SoftBank chalked up another first in Japan on Friday, setting a single indicative price of 1,500 yen for its telco IPO rather than a price range as usual, pegging the deal at 2.4 trillion yen ($21.16 billion) in the country’s biggest-ever listing.
The price was unchanged from the estimate that SoftBank Corp [9434.T], the domestic telecommunications subsidiary of Japan’s SoftBank Group Corp (9984.T), announced when it launched the initial public offering (IPO) earlier this month.
The price “seems consistent with what we’re hearing about relatively strong retail demand,” said analyst Chris Lane at Sanford C. Bernstein. “We’re not surprised about that demand as the retail investor is really looking at the yield.”
SoftBank is set to have an annual dividend yield – or dividend as a percentage of share price – of 5 percent, Reuters calculations showed. That compared with 4.18 percent of mobile market leader NTT DoCoMo Inc.
“If effectively you’re confident that the IPO will be oversubscribed at that price, then there’s no need to set a price range,” Lane said.
Brokerages initially expressed concern over whether there would be sufficient demand for the IPO given the size of the sale but have since reported strong interest.
To help generate that interest, brokerages have been engaged in an unprecedented marketing campaign, including what are believed to be Japan’s first TV ads for a private firm’s IPO.
“From what we are getting from our customers, we have demand greater than the number of shares we are allocated to sell,” said a senior official at one of major brokerage.
Others have said the initial estimate was already high considering the telco’s finances compared with its peers.
The IPO’s underwriters declined to comment. Bankers, who said it was the first time a firm had foregone a price range in a Japanese IPO, spoke on condition of anonymity.
In IPOs, companies usually set an indicative price range after receiving feedback from institutional investors on initial price estimates. Brokerages then open their order books for a set period, at the end of which a sale price is determined.
For instance, for the June IPO of Mercari Inc (4385.T), the flea market app operator initially estimated a share price of 2,200-2,700 yen before formally announcing an indicative range of 2,700-3,000 yen.
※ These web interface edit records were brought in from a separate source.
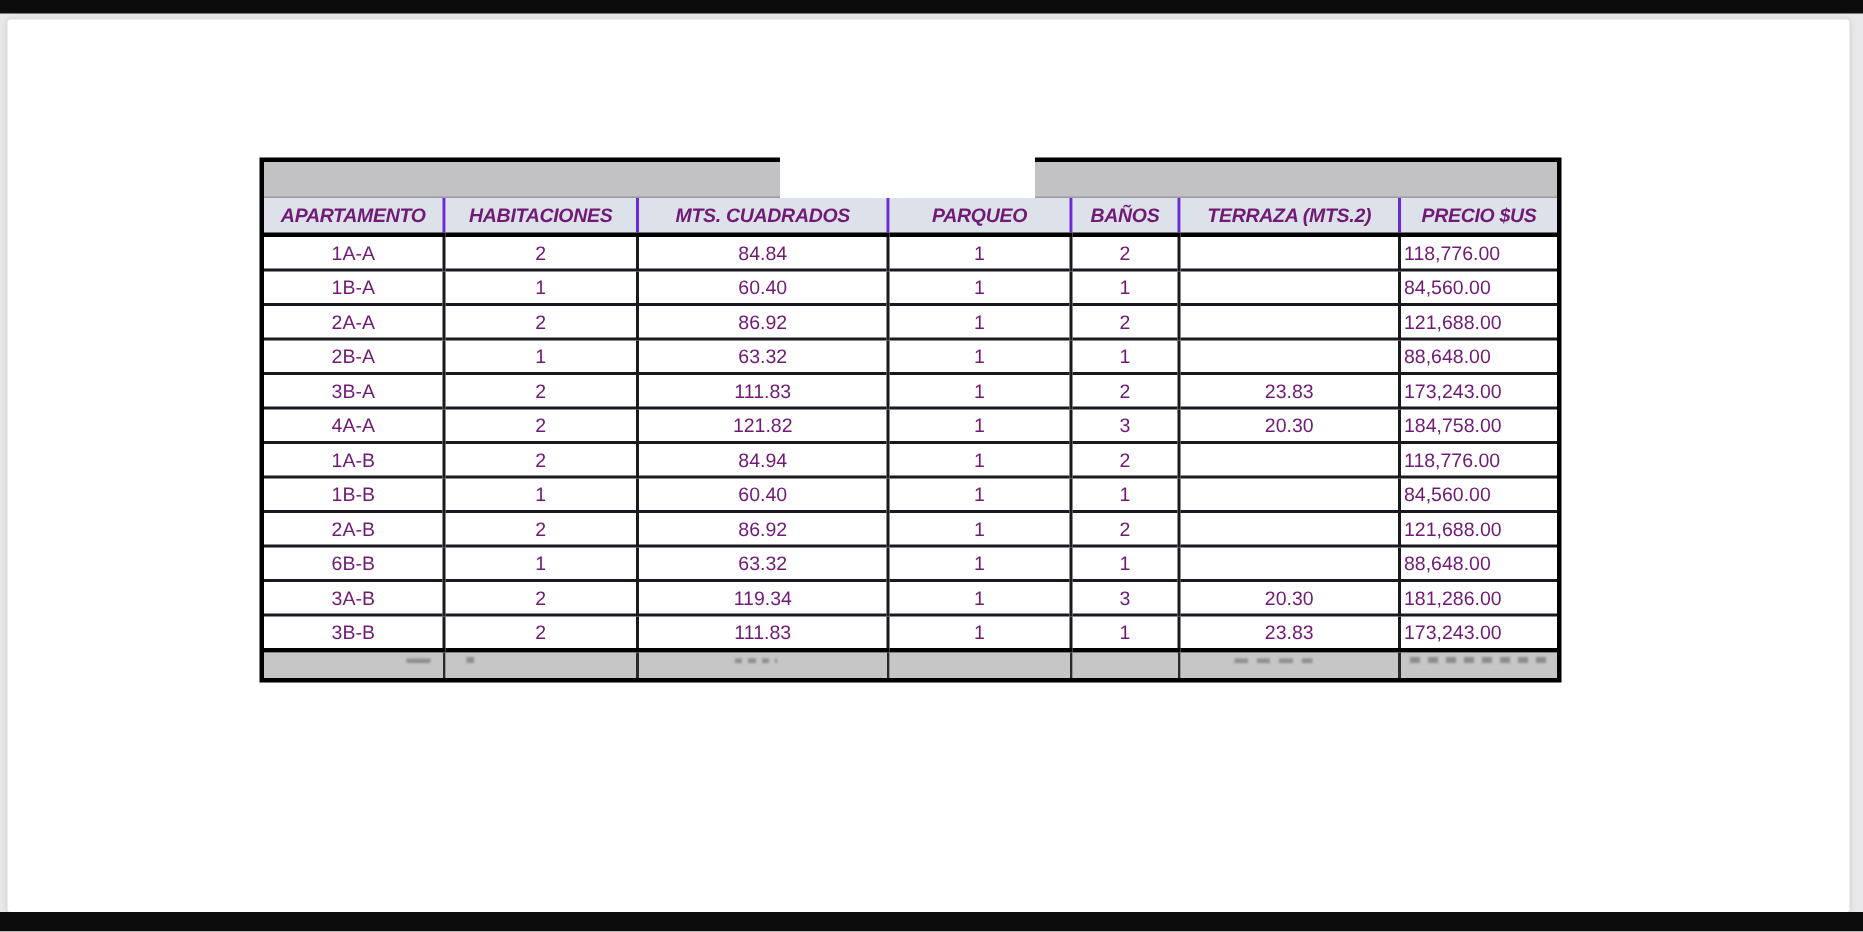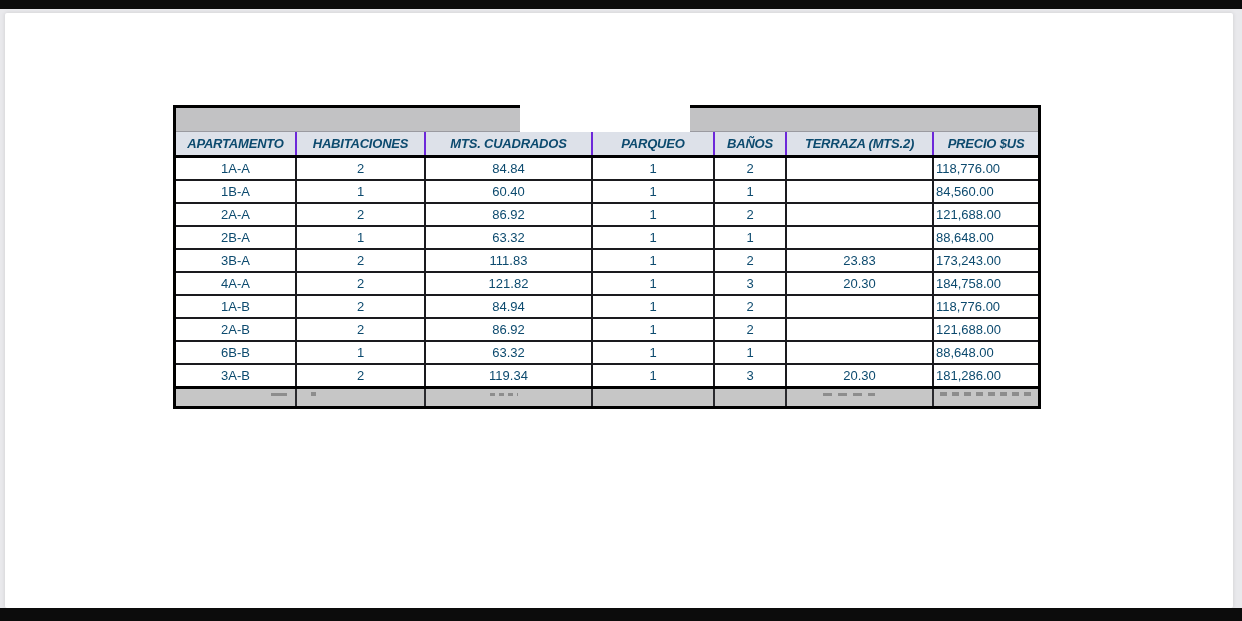--- a/index.html
+++ b/index.html
@@ -28,21 +28,21 @@
     height:23px;
     background:var(--title-band,#c2c2c4);
     border-bottom:1px solid #9a9aa0;
   }
   .redaction-box{
     position:absolute;left:344px;top:-4px;width:170px;height:28px;
     background:#ffffff;z-index:5;
   }
   table.apt{
     width:862px;table-layout:fixed;border-collapse:collapse;
-    font-size:13px;color:#0c4a6e;
+    font-size:13px;color:#701a75;
   }
   table.apt th{
     background:var(--header-bg,#dde1e9);
     font-style:italic;font-weight:bold;
     font-size:13px;letter-spacing:-0.2px;
     height:23px;padding:0 2px;
     border-bottom:3px solid #000;
     border-left:2px solid #6d28d9;
     text-align:center;white-space:nowrap;overflow:hidden;
   }
@@ -165,20 +165,29 @@
             <tr>
               <td>1A-B</td>
               <td>2</td>
               <td>84.94</td>
               <td>1</td>
               <td>2</td>
               <td></td>
               <td class="num-right">118,776.00</td>
             </tr>
             <tr>
+              <td>1B-B</td>
+              <td>1</td>
+              <td>60.40</td>
+              <td>1</td>
+              <td>1</td>
+              <td></td>
+              <td class="num-right">84,560.00</td>
+            </tr>
+            <tr>
               <td>2A-B</td>
               <td>2</td>
               <td>86.92</td>
               <td>1</td>
               <td>2</td>
               <td></td>
               <td class="num-right">121,688.00</td>
             </tr>
             <tr>
               <td>6B-B</td>
@@ -190,20 +199,29 @@
               <td class="num-right">88,648.00</td>
             </tr>
             <tr>
               <td>3A-B</td>
               <td>2</td>
               <td>119.34</td>
               <td>1</td>
               <td>3</td>
               <td>20.30</td>
               <td class="num-right">181,286.00</td>
+            </tr>
+            <tr>
+              <td>3B-B</td>
+              <td>2</td>
+              <td>111.83</td>
+              <td>1</td>
+              <td>1</td>
+              <td>23.83</td>
+              <td class="num-right">173,243.00</td>
             </tr>
           </tbody>
         <tfoot>
           <tr>
             <td>
                 <div class="smudge s-a"></div>
               </td>
             <td>
                 <div class="smudge s-b"></div>
               </td>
It set its final IPO price at 3,000 yen.
At 1,500 yen per share, the telco’s market value will be about 7.2 trillion yen, making it Japan’s eighth-largest listed firm, immediately above Uniqlo clothing chain operator Fast Retailing Co Ltd (9983.T).
Fully aware of the mature image of Japan’s domestic telecoms business, SoftBank has been pitching itself as a tech-driven growth company, saying it will launch new businesses by teaming up with startups backed by its parent’s Vision Fund.
But many retail investors are likely to see SoftBank rather as a stable investment with the added appeal of a high dividend payout. Its 85 percent payout promise is much higher than those of rivals NTT DoCoMo and KDDI Corp (9433.T).